La crisis nuestra de cada día

La crisis nuestra de cada día

Estamos ante una crisis de representación política de la sociedad colombiana, inducida por el predominio de las fuerzas económicas en la esfera de lo público.

27 de diciembre 2016 , 06:15 p.m.

A punto de culminar la primera fase de aplicación de los acuerdos al más dilatado y cruento conflicto armado en que ha estado hundido el país, los partidarios de la paz con justicia social esperábamos que las otras dimensiones de la violencia (simbólica), determinadoras de la crisis múltiple que golpea a la sociedad colombiana, amainaran su agresiva dinámica. El provisorio clima de convivencia emergente hacía posible esperar que sus actores estuvieran mínimamente dispuestos a contribuir al rediseño institucional con una nueva ética que condujera a la transformación colectiva de las estructuras de dominación vigentes.

Sin embargo, el resurgimiento de la crisis nos ha llegado con un ímpetu digno de mejor causa a través de un billonario saqueo del Estado, emprendido desde sus propias instituciones, que por poco equipara los costos de cincuenta años de conflicto. Para ‘tapar ese hueco’, la tecnocracia neoliberal ideó una injusta reforma tributaria en complicidad con las élites tradicionales, para golpear a los estratos menos favorecidos de la sociedad.

Al mismo tiempo, una macabra ola de asesinatos selectivos de líderes sociales y defensores de derechos humanos les ha impedido a los despojados de la tierra constituirse en sujetos de derechos para restituirlas, lo cual les confiere razón a quienes desde distintos espacios de reflexión consideran que la guerrilla es una consecuencia y no el origen de nuestros más agudos problemas.

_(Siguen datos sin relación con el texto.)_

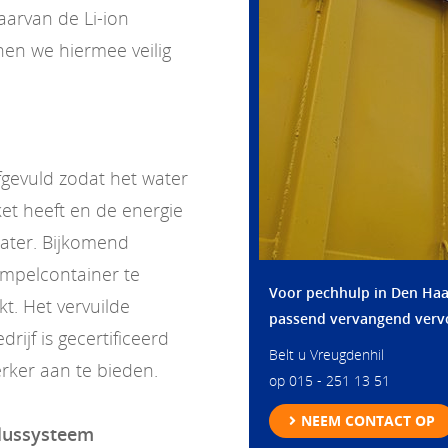
aarvan de Li-ion
en we hiermee veilig
gevuld zodat het water
et heeft en de energie
water. Bijkomend
mpelcontainer te
Voor pechhulp in Den Ha
kt. Het vervuilde
passend vervangend verv
ijf is gecertificeerd
Belt u Vreugdenhil
rker aan te bieden.
op 015 - 251 13 51
NEEM CONTACT OP
blussysteem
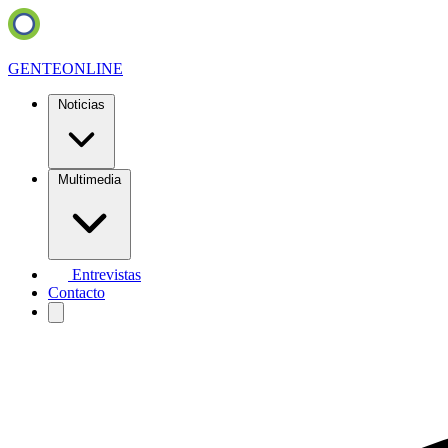
GENTE
ONLINE
Noticias
Multimedia
Entrevistas
Contacto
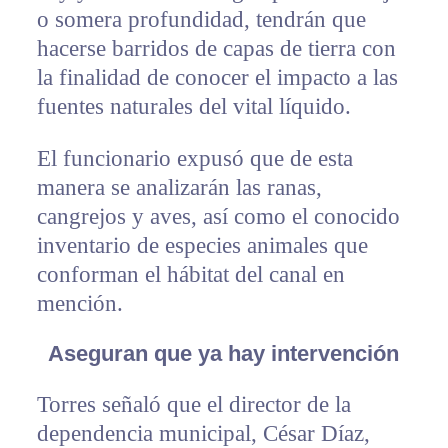
o somera profundidad, tendrán que
hacerse barridos de capas de tierra con
la finalidad de conocer el impacto a las
fuentes naturales del vital líquido.
El funcionario expusó que de esta
manera se analizarán las ranas,
cangrejos y aves, así como el conocido
inventario de especies animales que
conforman el hábitat del canal en
mención.
Aseguran que ya hay intervención
Torres señaló que el director de la
dependencia municipal, César Díaz,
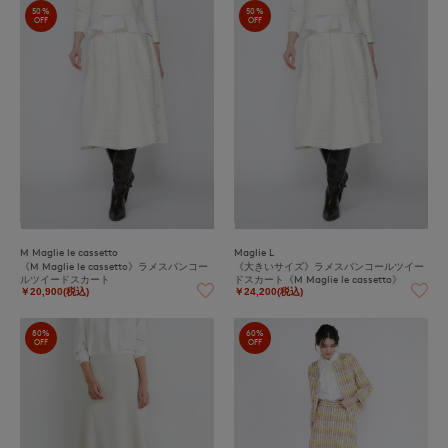
50%
50%
OFF
OFF
M Maglie le cassetto
Maglie L
《M Maglie le cassetto》ラメスパンコー
《大きいサイズ》ラメスパンコールツイー
ルツイードスカート
ドスカート《M Maglie le cassetto》
￥20,900(税込)
￥24,200(税込)
80%
60%
OFF
OFF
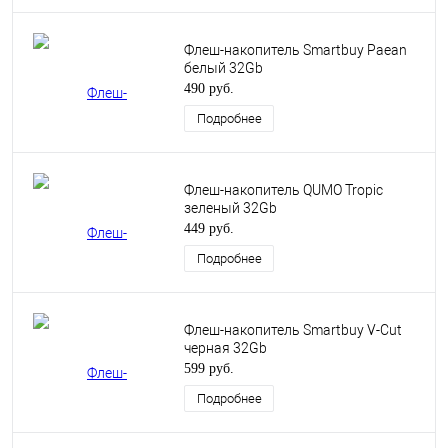
Флеш-накопитель Smartbuy Paean
белый 32Gb
490 руб.
Подробнее
Флеш-накопитель QUMO Tropic
зеленый 32Gb
449 руб.
Подробнее
Флеш-накопитель Smartbuy V-Cut
черная 32Gb
599 руб.
Подробнее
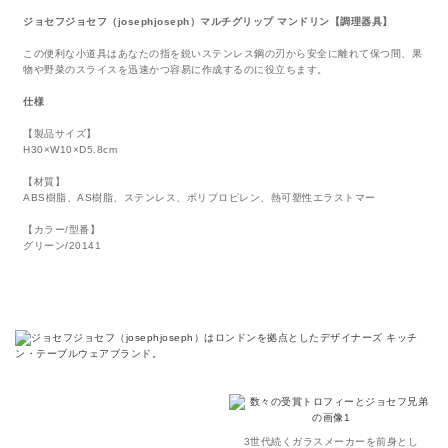
ジョセフジョセフ（josephjoseph）マルチグリップ マンドリン【調理器具】
この便利な小道具はあなたの指を鋭いステンレス鋼の刃から安全に離れて保つ間、果
物や野菜のスライスを迅速かつ容易に作成するのに役立ちます。
仕様
【製品サイズ】
H30×W10×D5.8cm
【材質】
ABS樹脂、AS樹脂、ステンレス、ポリプロピレン、熱可塑性エラストマー
【カラー/型番】
グリーン/20141
3世代続くガラスメーカーを前身とし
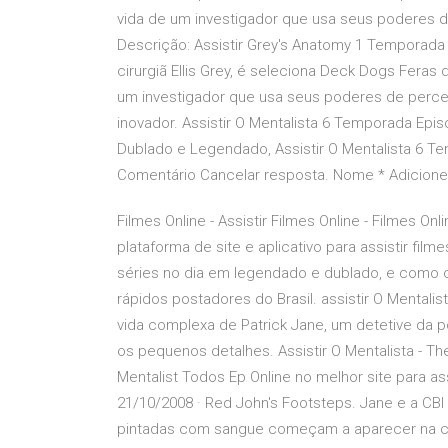
vida de um investigador que usa seus poderes de
Descrição: Assistir Grey's Anatomy 1 Temporada
cirurgiã Ellis Grey, é seleciona Deck Dogs Feras
um investigador que usa seus poderes de percepç
inovador. Assistir O Mentalista 6 Temporada Epis
Dublado e Legendado, Assistir O Mentalista 6 T
Comentário Cancelar resposta. Nome * Adicione
Filmes Online - Assistir Filmes Online - Filmes O
plataforma de site e aplicativo para assistir filme
séries no dia em legendado e dublado, e como 
rápidos postadores do Brasil. assistir O Mentalis
vida complexa de Patrick Jane, um detetive da 
os pequenos detalhes. Assistir O Mentalista - Th
Mentalist Todos Ep Online no melhor site para as
21/10/2008 · Red John's Footsteps. Jane e a CB
pintadas com sangue começam a aparecer na ci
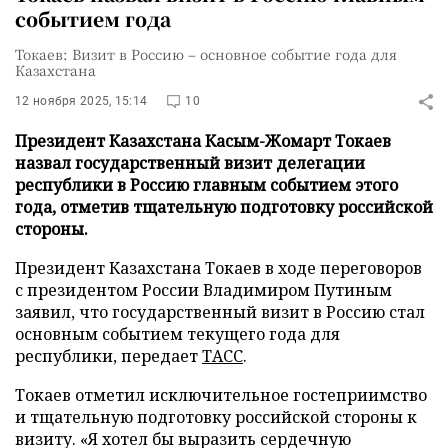
событием года
Токаев: Визит в Россию – основное событие года для
Казахстана
12 ноября 2025, 15:14
10
Президент Казахстана Касым-Жомарт Токаев
назвал государственный визит делегации
республики в Россию главным событием этого
года, отметив тщательную подготовку российской
стороны.
Президент Казахстана Токаев в ходе переговоров
с президентом России Владимиром Путиным
заявил, что государственный визит в Россию стал
основным событием текущего года для
республики, передает
ТАСС
.
Токаев отметил исключительное гостеприимство
и тщательную подготовку российской стороны к
визиту. «Я хотел бы выразить сердечную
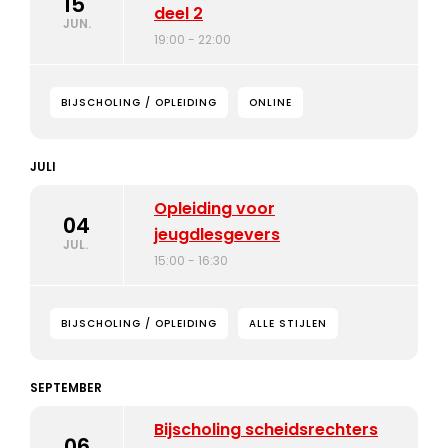
15
deel 2
JUN.
19:00 - 22:00
BIJSCHOLING / OPLEIDING
ONLINE
JULI
Opleiding voor
04
jeugdlesgevers
JUL.
15:00 - 16:30
BIJSCHOLING / OPLEIDING
ALLE STIJLEN
SEPTEMBER
Bijscholing scheidsrechters
06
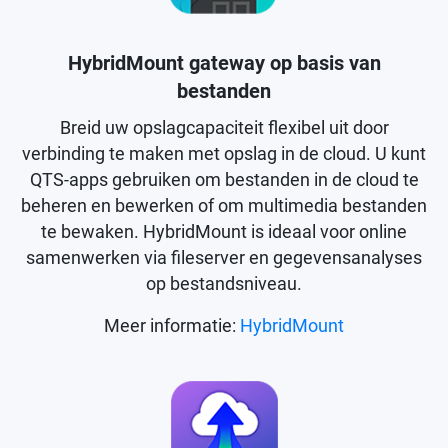
HybridMount gateway op basis van
bestanden
Breid uw opslagcapaciteit flexibel uit door
verbinding te maken met opslag in de cloud. U kunt
QTS-apps gebruiken om bestanden in de cloud te
beheren en bewerken of om multimedia bestanden
te bewaken. HybridMount is ideaal voor online
samenwerken via fileserver en gegevensanalyses
op bestandsniveau.
Meer informatie:
HybridMount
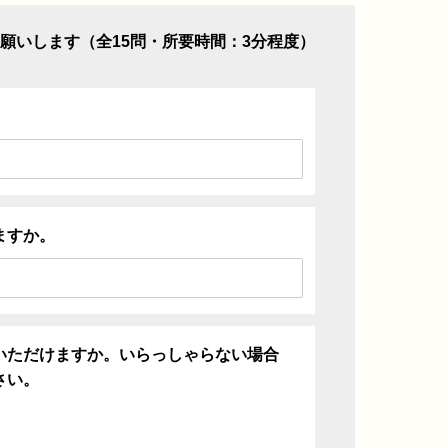
願いします（全15問・所要時間：3分程度）
ますか。
いただけますか。いらっしゃらない場合
さい。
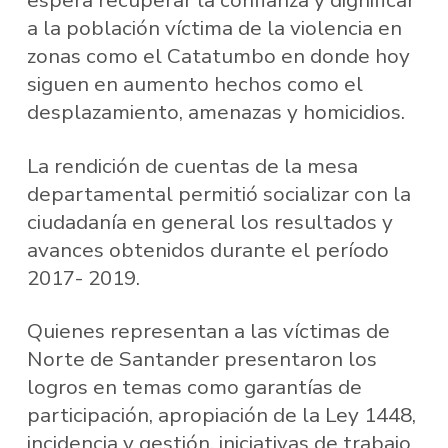
espera recuperar la confianza y dignificar
a la población víctima de la violencia en
zonas como el Catatumbo en donde hoy
siguen en aumento hechos como el
desplazamiento, amenazas y homicidios.
La rendición de cuentas de la mesa
departamental permitió socializar con la
ciudadanía en general los resultados y
avances obtenidos durante el período
2017- 2019.
Quienes representan a las víctimas de
Norte de Santander presentaron los
logros en temas como garantías de
participación, apropiación de la Ley 1448,
incidencia y gestión, iniciativas de trabajo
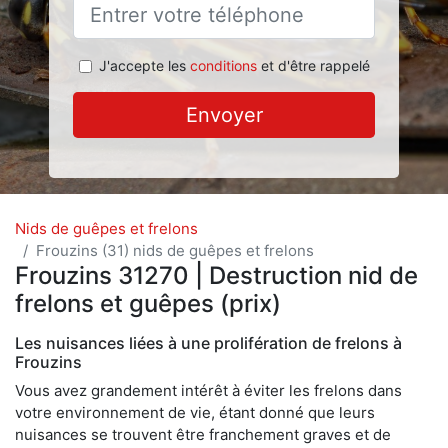
J'accepte les
conditions
et d'être rappelé
Envoyer
Nids de guêpes et frelons
Frouzins (31) nids de guêpes et frelons
Frouzins 31270 | Destruction nid de
frelons et guêpes (prix)
Les nuisances liées à une prolifération de frelons à
Frouzins
Vous avez grandement intérêt à éviter les frelons dans
votre environnement de vie, étant donné que leurs
nuisances se trouvent être franchement graves et de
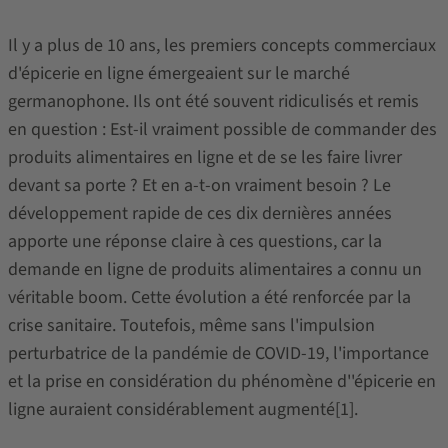
Il y a plus de 10 ans, les premiers concepts commerciaux
d'épicerie en ligne émergeaient sur le marché
germanophone. Ils ont été souvent ridiculisés et remis
en question : Est-il vraiment possible de commander des
produits alimentaires en ligne et de se les faire livrer
devant sa porte ? Et en a-t-on vraiment besoin ? Le
développement rapide de ces dix dernières années
apporte une réponse claire à ces questions, car la
demande en ligne de produits alimentaires a connu un
véritable boom. Cette évolution a été renforcée par la
crise sanitaire. Toutefois, même sans l'impulsion
perturbatrice de la pandémie de COVID-19, l'importance
et la prise en considération du phénomène d''épicerie en
ligne auraient considérablement augmenté[1].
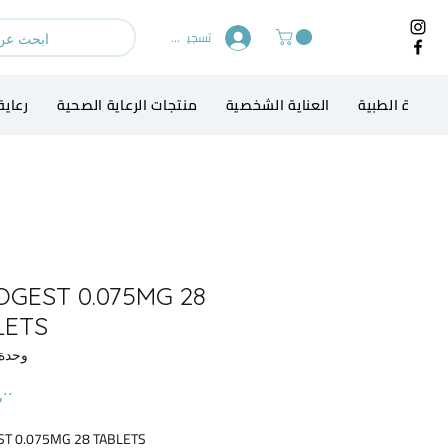
تسجيل الدخول
لاجهزة الطبية
العناية الشخصية
منتجات الرعاية الصحية
رعاية
OGEST 0.075MG 28
LETS
وحدة U: 14
T 0.075MG 28 TABLETS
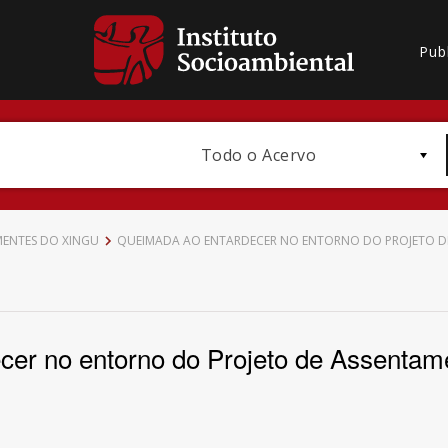
Pub
Todo o Acervo
MENTES DO XINGU
QUEIMADA AO ENTARDECER NO ENTORNO DO PROJETO D
Bioma / Bacia
er no entorno do Projeto de Assentam
Subtema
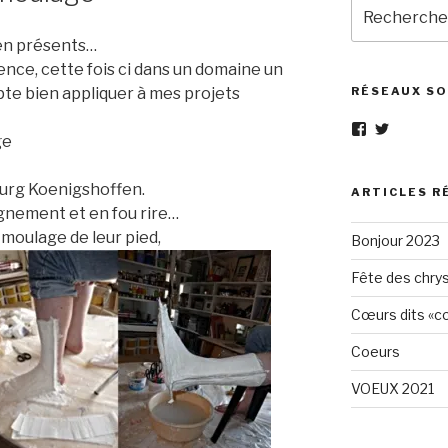
Recherche
pour
ien présents…
:
nce, cette fois ci dans un domaine un
pte bien appliquer à mes projets
RÉSEAUX SO
Voir
Voir
ge
le
le
profil
profil
de
de
urg Koenigshoffen.
Eléphant-
elephantg
ARTICLES R
Gris-
sur
gnement et en fou rire…
1605961472
Twitter
 moulage de leur pied,
Bonjour 2023
sur
Facebook
Fête des chry
Cœurs dits «cœ
Coeurs
VOEUX 2021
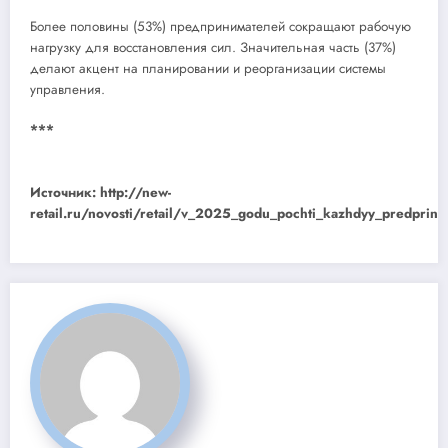
Более половины (53%) предпринимателей сокращают рабочую
нагрузку для восстановления сил. Значительная часть (37%)
делают акцент на планировании и реорганизации системы
управления.
***
Источник: http://new-
retail.ru/novosti/retail/v_2025_godu_pochti_kazhdyy_predprinim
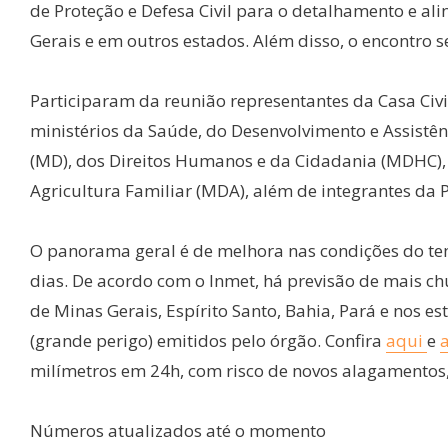
de Proteção e Defesa Civil para o detalhamento e a
Gerais e em outros estados. Além disso, o encontro s
Participaram da reunião representantes da Casa Civil
ministérios da Saúde, do Desenvolvimento e Assistên
(MD), dos Direitos Humanos e da Cidadania (MDHC), 
Agricultura Familiar (MDA), além de integrantes da P
O panorama geral é de melhora nas condições do te
dias. De acordo com o Inmet, há previsão de mais ch
de Minas Gerais, Espírito Santo, Bahia, Pará e nos e
(grande perigo) emitidos pelo órgão. Confira
aqui
e
milímetros em 24h, com risco de novos alagamentos,
Números atualizados até o momento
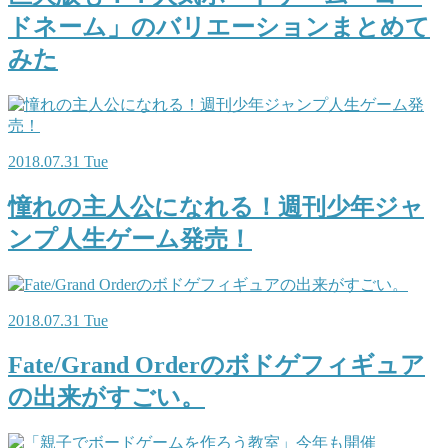
ドネーム」のバリエーションまとめて
みた
2018.07.31 Tue
憧れの主人公になれる！週刊少年ジャ
ンプ人生ゲーム発売！
2018.07.31 Tue
Fate/Grand Orderのボドゲフィギュア
の出来がすごい。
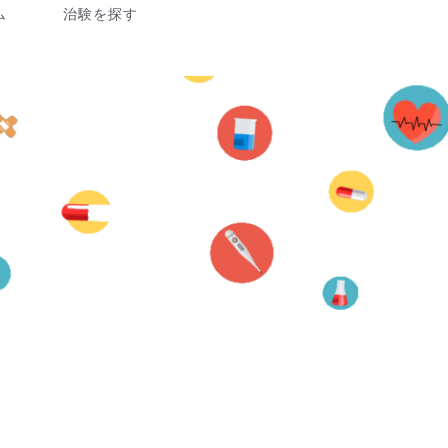
ム
治験を探す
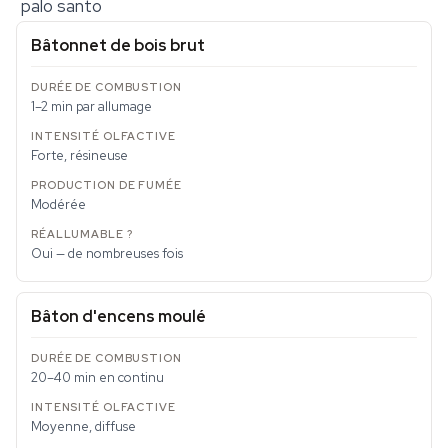
palo santo
Bâtonnet de bois brut
1–2 min par allumage
Forte, résineuse
Modérée
Oui — de nombreuses fois
Bâton d'encens moulé
20–40 min en continu
Moyenne, diffuse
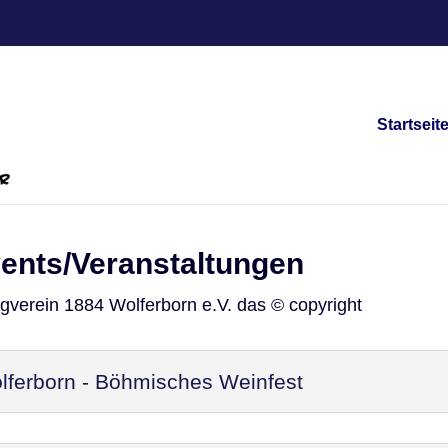
Startseit
vents/Veranstaltungen
ngverein 1884 Wolferborn e.V. das © copyright
ferborn - Böhmisches Weinfest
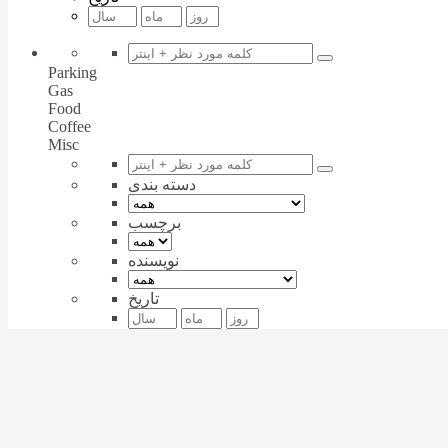
Parking
Gas
Food
Coffee
Misc
دسته بندی
برچسب
نویسنده
تاریخ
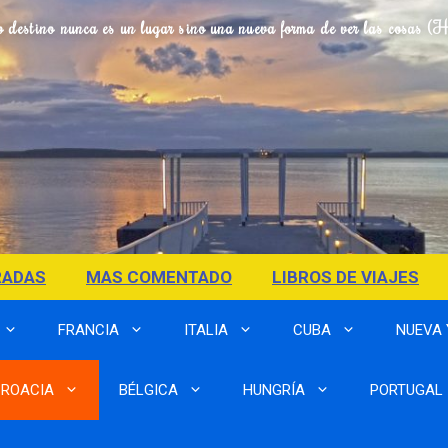
o destino nunca es un lugar sino una nueva forma de ver las cosas (
RADAS
MAS COMENTADO
LIBROS DE VIAJES
FRANCIA
ITALIA
CUBA
NUEVA
ROACIA
BÉLGICA
HUNGRÍA
PORTUGAL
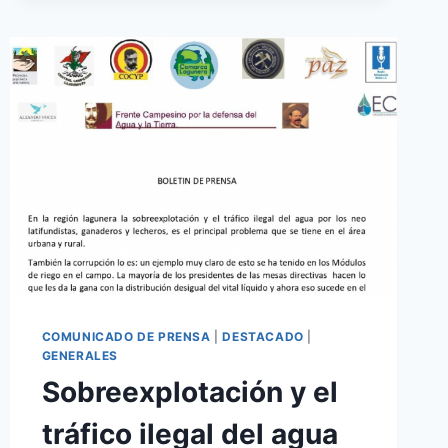
COMUNICADO DE PRENSA
|
DESTACADO
|
GENERALES
Sobreexplotación y el
tráfico ilegal del agua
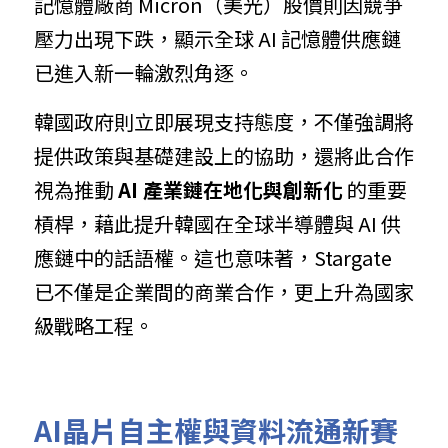
記憶體廠商 Micron（美光）股價則因競爭
壓力出現下跌，顯示全球 AI 記憶體供應鏈
已進入新一輪激烈角逐。
韓國政府則立即展現支持態度，不僅強調將
提供政策與基礎建設上的協助，還將此合作
視為推動 
AI 產業鏈在地化與創新化
 的重要
槓桿，藉此提升韓國在全球半導體與 AI 供
應鏈中的話語權。這也意味著，Stargate 
已不僅是企業間的商業合作，更上升為國家
級戰略工程。
AI晶片自主權與資料流通新賽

El acumulado de crisis que hoy amenaza con paralizar la dinámica de convivencia pactada admite consideraciones que van más allá de la catalogación de la violencia política como causa de la crisis. Desde una perspectiva científica, esta es la consecuencia del origen y desarrollo histórico de unas instituciones políticas y económicas mal estructuradas, proclives a la exclusión y a la dependencia externa, que han influido en nuestro desenvolvimiento sociocultural y afectado gravemente la participación social en la construcción de su destino colectivo.

No cabe duda alguna de que estamos ante una crisis de representación política de la sociedad colombiana, inducida por el predominio de las fuerzas económicas en la esfera de lo público, en sus múltiples dimensiones institucionales; un modelo neoliberal cuyas bases fueron pactadas en la Asamblea Constituyente de 1991, entre socialdemócratas y neoliberales, y cuya vigencia no ha hecho sino reproducir inequidad y violencia.

Si la mirada se aguza un poco, se encontrará que el culpable de nuestra encrucijada actual no es en su totalidad el cabecilla del Centro Democrático, quien, ¡claro!, ha puesto su cuota de astucia desestabilizadora para devolver las cosas al punto exacto de sus intereses.

Actores como él ignoran o prescinden de todo compromiso moral. Hacen lo que quieren y les conviene a sus respectivos intereses egoístas, sin que se les ocurra ni permitan que nadie intervenga para poner orden y sanción a sus comportamientos moralmente inadecuados.

Uno a uno, hemos visto caer en manos de la justicia a miembros de su gobierno. Como político, se ha formado en el mal hábito de defenderse con ataques insulsos y/o matreros, como lo ha hecho con el notable columnista Daniel Coronell por sus sustentadas denuncias contra la corrupción de su gobierno o con la magistrada del Consejo de Estado Lucy Jeannette Bermúdez, por su ejemplar providencia en la que condena las trampas y mentiras utilizadas por la campaña del CD en el plebiscito.

Parafraseando al sociólogo polaco Zygmunt Bauman, la ceguera no está solamente en los ojos de los actores sociopolíticos, sino que contagia a toda la sociedad, que contempla pasiva y permisivamente la corrupción sin hacer nada para impedirla; ceguera y torpeza que están presentes a la hora de elegir candidatos para las responsabilidades políticas o estatales, en las que vuelven a elegir a los mismos corruptos que les están robando dinero, oportunidades y esperanzas.